Parallelism#
Multithreading = Use of multiple threads Concurrency = Order in which multiple tasks execute is not determined Parallelism = Simultaneous execution (e.g. on multiple cores)
class Printer {
char ch;
int sleepTime
public Printer(char c, int t) {
ch = c;
sleepTime = t;
}
public void Print() {
for (var i = 0; i < 100; i++) {
Console.Write(ch);
Thread.Sleep(sleepTime)
}
}
}
class Test {
static void Main() {
var a = new Printer('.', 60);
var b = new Printer('*', 70);
new Thread(() => a.Print()).Start();
new Thread(() => b.Print()).Start();
}
}
Thread types#
Foreground thread = Program will not terminate as long as at least one foreground thread is running Background thread = Background threads do not prevent the program from terminating
var bgThread = new Thread(…);
bgThread.IsBackground = true;
bgThread.Start();
Threadpooling#
Thread creation requires quite some resources ~1’000’000 clock cycles, about 1MB of memory and also requires kernel interaction. ThreadPool offers automatic thread management and recycling Number of threads is limited, additional requests are queued Used for short running tasks Don’t change thread priority or thread state Background threads only Control over the thread only inside the method given.
Number of Cores: Environment.ProcessorCount
Starting a new thread: var t = new Thread (() => { / ... /}); t.Start();
Wait for another thread to finish: t.Join()
Use a thread from the ThreadPool: ThreadPool.QueueUserWorkItem((o) => { / …/});
Mutual exclusion: lock(someObject){}
Using semaphores: var sem = new Semaphore(0,3); sem.WaitOne(); sem.Release();
Using barriers: var b = new Barrier(7); b.SignalAndWait();
Parallel Library#
Task Parallel Library (TPL) offers abstractions and reuse approach over threads
PLINQ#
PLINQ allows us to parallelize LINQ statements which is based on the TPL.
Partitioning Strategies#
Data parallelism = The simultaneous execution of the same function across split data of a data set. For example processing 100 elements, two cores work on 500 each.

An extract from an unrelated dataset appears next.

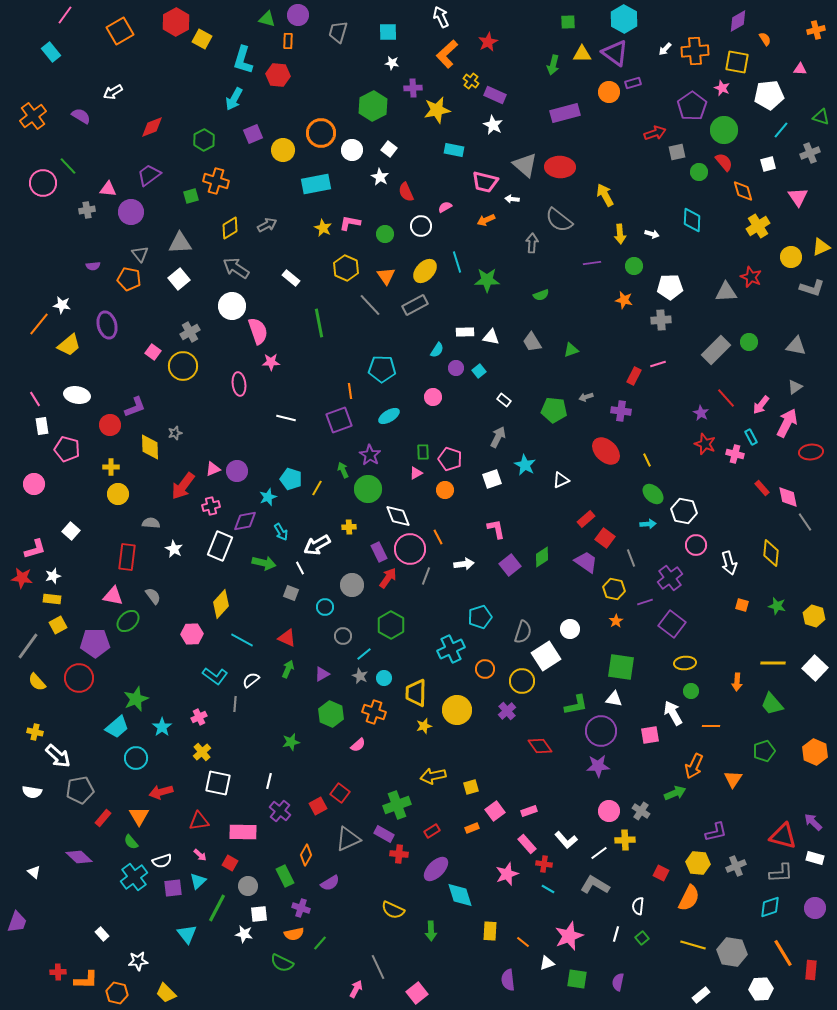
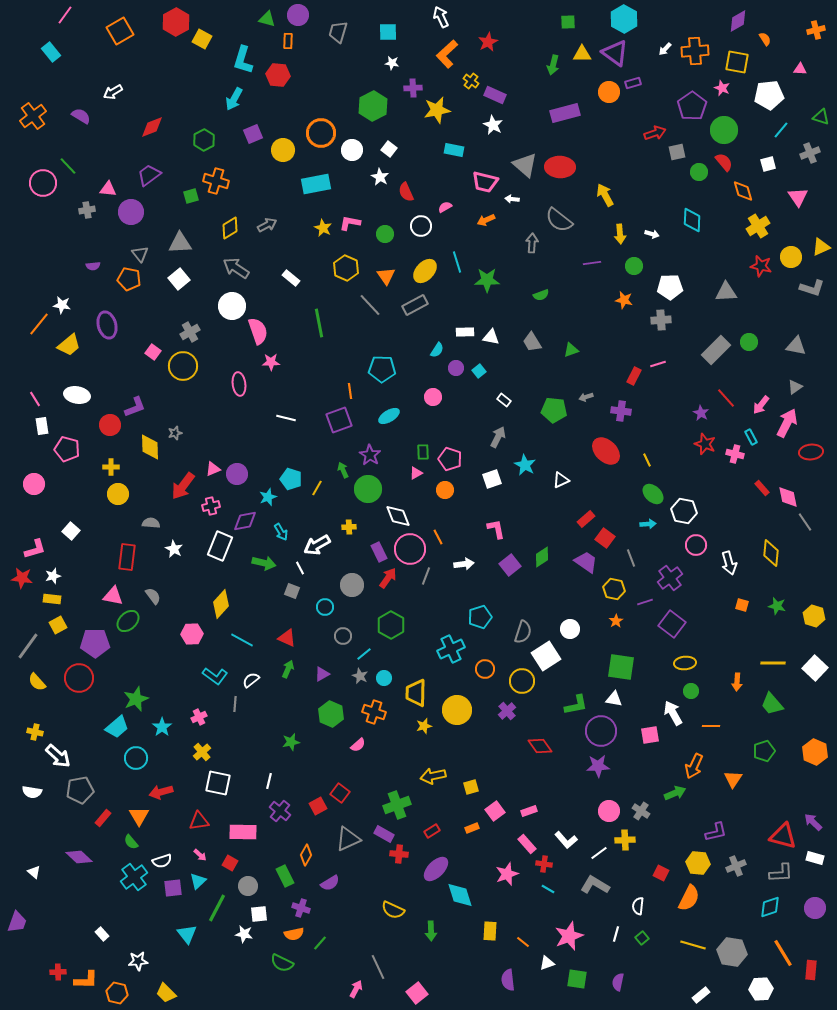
red star at (751, 277): moved 10 px right, 11 px up; rotated 10 degrees counterclockwise
purple circle at (237, 471): moved 3 px down
gray square at (291, 593): moved 1 px right, 2 px up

Task parallelism = The simultaneous execution of multiple and different functions across the same or different data sets. For example sharpen and resize 100 pictures. First task sharpens, second task resizes.
Parallel.For#
//sequential execution
for(var i = 0; i < 10; i++)
{
Console.WriteLine(i);
}
// parallel execution
Parallel.For(0, 10, i =>
{
Console.WriteLine(i); // order is unspecified!
});
Parallel.ForEach#
string[] capitals = {"London", "Paris", ...}
//sequential execution
foreach(var city in capitals)
{
Console.WriteLine(city);
}
// parallel execution
Parallel.ForEach(capitals, city =>
{
Console.WriteLine(city); // order is unspecified!
});
Parallel.Invoke#
Parallel.Invoke(()=>Function1(),
()=>Functions2()
);
Task.Run#
Task < double > [] tasks = {
Task.Run(() => DoComputation1()),
Task.Run(() => DoComputation2())
};
var results = new double[tasks.Length];
for (var i = 0; i < tasks.Length; i++)
results[i] = await tasks[i];
Using PLINQ#
var parallelQuery = Enumerable.Range(3, 30)
.Where(n => SomePredicate(n))
.Sum(n => n * n);
// becomes
var parallelQuery = Enumerable.Range(3, 30).AsParallel()
.Where(n => SomePredicate(n))
.Sum(n => n * n);
Limit the number of threads with .WithDegreeOfParallelism(4)
PLINQ only parallelizes work, if it suspects benefits. You can force parallelization with .WithExecutionMode(ParallelExecutionMode.ForceParallelism)
Ordering can be forced with .AsOrdered() Lift ordering requirement with .AsUnordered()
A function has “side effects” when it modifies something outside the function make sure this never happens!